A group of producers who participate in the Nicoya Farmers Market want to return to the old location, where they held it since 2008, in the parking lot in front of the Nicoya municipal market. Since August, the Market Affairs Commission relocated the farmers market to the land behind the bus terminal building for “security” and to “improve service,” but since then, sales have decreased.
“Radishes are thrown away because it turns out they didn’t sell. Boxes of cucumbers have to be thrown away because they no longer sell, and then one wonders, well, do I continue planting the same as before or not?” questions Carlos Agüero, one of the market vendors who has been forced to reduce his farm’s production so as not to lose products and the investment he makes in the crops.
After more than two months in the new location, on Tuesday, October 22, the producers went to the Nicoya Municipal Council to request that they be allowed to return to the old location. The council members transferred the matter to the Legal Affairs Commission so it can analyze the request and provide a report.
“The point at which we find ourselves currently has caused our sales to decrease by almost 50%,” they detailed in the letter that the group delivered to the council members. “We humbly ask that we be authorized to carry out a permit agreement to use the property outside the market (previous location),” they specified.
Agüero said that at the end of October, he had to hire a laborer to help him throw away a thousand heads of lettuce that he couldn’t sell.
Imagine that on Thursday, we hadn’t sold even 10 heads of lettuce all day. Now on market days, we can bring about 60 heads of lettuce and before we could sell between 200 and 300,” he commented.
According to the producers, their main clients were people who used the bus service at the terminal and took advantage of it to buy fruits and vegetables, which is why they called it a “pass-through market.” But since the rear parking lot isn’t visible to those who pass through the terminal and the market, then the flow of buyers isn’t the same, according to the president of the Association of United Conservationist Producers of the Upper Zone of Santa Cruz and Nicoya (Spanish acronym: APROCUZA), Daniel Agüero.
“You went to your home and said “look, see that avocado, how delicious,” and you took a couple. But where they are now, nobody sees them. Another thing is that in the rainy season, it becomes a puddle of water and people go less often,” remarked the association’s president.
The administrator of the Municipal Market, Ileana Fajardo, agrees with him, saying that commercially, the location is not functional for producers and that she even perceives an impact on the sales of other businesses around there.
“The butcher shop owner told me that he has felt [a decrease in sales] because the person who stopped to buy a vegetable maybe had a craving for a soup and went into the butcher shop… I remember that the sodas (small restaurants) filled up a little more during the morning because people wanted a coffee,” related Fajardo.

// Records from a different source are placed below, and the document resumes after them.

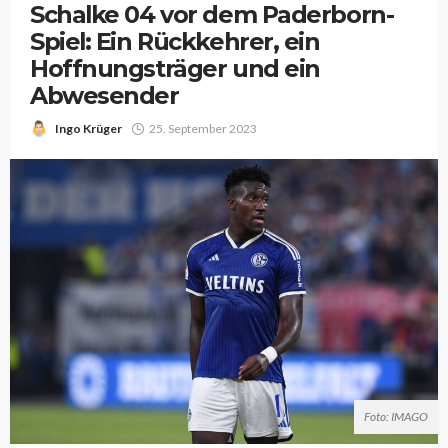
Schalke 04 vor dem Paderborn-
Spiel: Ein Rückkehrer, ein
Hoffnungsträger und ein
Abwesender
Ingo Krüger
25. September 2023
Foto: IMAGO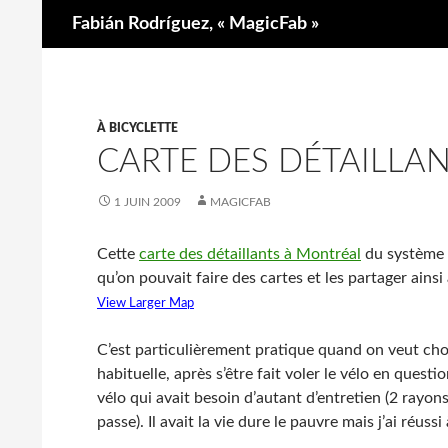
Recherche
Fabián Rodríguez, « MagicFab »
À BICYCLETTE
CARTE DES DÉTAILLA
1 JUIN 2009
MAGICFAB
Cette
carte des détaillants à Montréal
du système
qu’on pouvait faire des cartes et les partager ain
View Larger Map
C’est particulièrement pratique quand on veut chois
habituelle, après s’être fait voler le vélo en questi
vélo qui avait besoin d’autant d’entretien (2 rayon
passe). Il avait la vie dure le pauvre mais j’ai réuss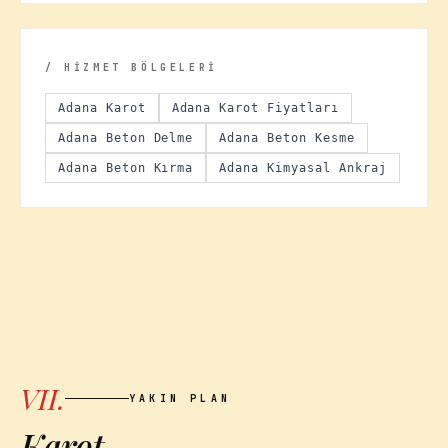
/ HİZMET BÖLGELERİ
Adana Karot
Adana Karot Fiyatları
Adana Beton Delme
Adana Beton Kesme
Adana Beton Kırma
Adana Kimyasal Ankraj
VII.
YAKIN PLAN
Karot,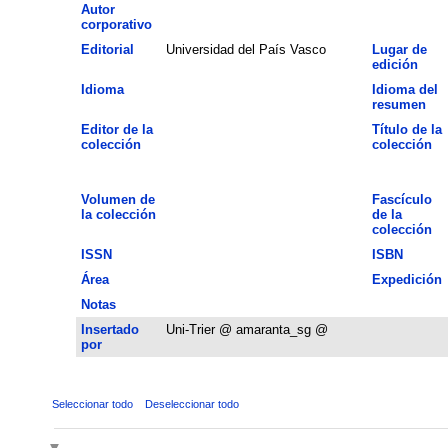
Autor
corporativo
Editorial
Universidad del País Vasco
Lugar de
edición
Idioma
Idioma del
resumen
Editor de la
Título de la
colección
colección
Volumen de
Fascículo
la colección
de la
colección
ISSN
ISBN
Área
Expedición
Notas
Insertado
Uni-Trier @ amaranta_sg @
por
Seleccionar todo
Deseleccionar todo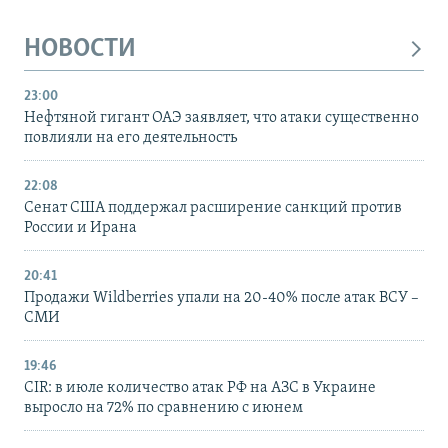
НОВОСТИ
23:00
Нефтяной гигант ОАЭ заявляет, что атаки существенно
повлияли на его деятельность
22:08
Сенат США поддержал расширение санкций против
России и Ирана
20:41
Продажи Wildberries упали на 20-40% после атак ВСУ –
СМИ
19:46
CIR: в июле количество атак РФ на АЗС в Украине
выросло на 72% по сравнению с июнем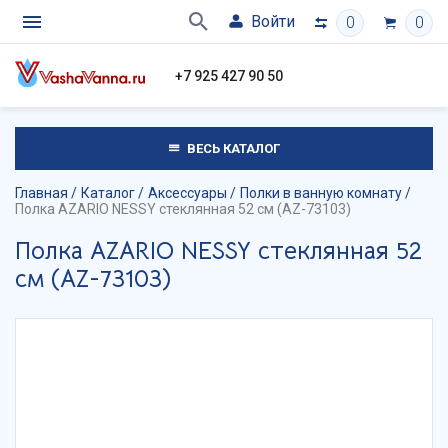
Войти
0
0
+7 925 427 90 50
ВЕСЬ КАТАЛОГ
Главная
Каталог
Аксессуары
Полки в ванную комнату
Полка AZARIO NESSY стеклянная 52 см (AZ-73103)
Полка AZARIO NESSY стеклянная 52
см (AZ-73103)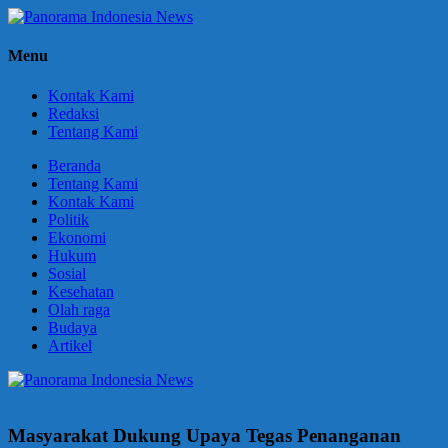
Skip
to
Panorama
Berani
content
Menu
Indonesia
Ungkapkan
News
Fakta
Kontak Kami
Redaksi
Tentang Kami
Beranda
Tentang Kami
Kontak Kami
Politik
Ekonomi
Hukum
Sosial
Kesehatan
Olah raga
Budaya
Artikel
Masyarakat Dukung Upaya Tegas Penanganan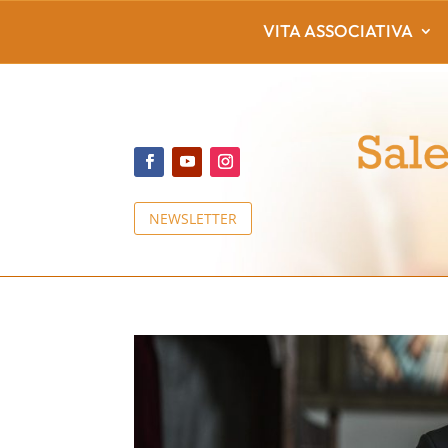
VITA ASSOCIATIVA
NEWSLETTER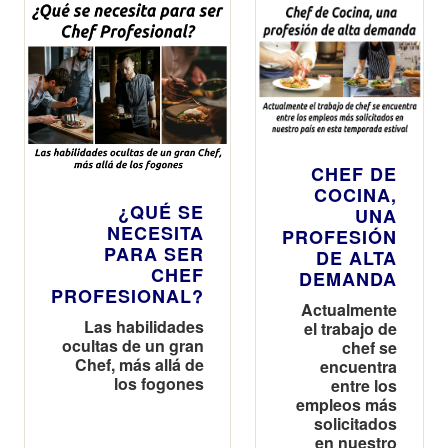
CHEF DE
COCINA,
¿QUÉ SE
UNA
NECESITA
PROFESIÓN
PARA SER
DE ALTA
CHEF
DEMANDA
PROFESIONAL?
Actualmente
Las habilidades
el trabajo de
ocultas de un gran
chef se
Chef, más allá de
encuentra
los fogones
entre los
empleos más
solicitados
en nuestro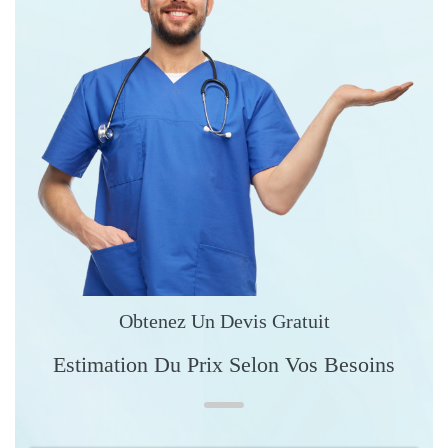
Obtenez Un Devis Gratuit
Estimation Du Prix Selon Vos Besoins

Jarbey Luis Rojas, an alternate municipal council member as well as a member of the Municipal Market Commission, told The Voice of Guanacaste that the old venue, to which they are asking to return, was disorganized.
“One option was to move them to where they are today, which is an adequate and safe space where no one interrupts them,” he said, referring to the fact that the traffic from cars and buses in the market put both customers and vendors at risk.
Rojas believes that the producers should spread the word about their products on social networks and invite more farmers to participate in the farmers market to make it more attractive and increase the clientele. “Make that farmers market a more attractive market. It’s not the place that sells, it’s the people,” Rojas had commented on the day of the audience with the municipal council.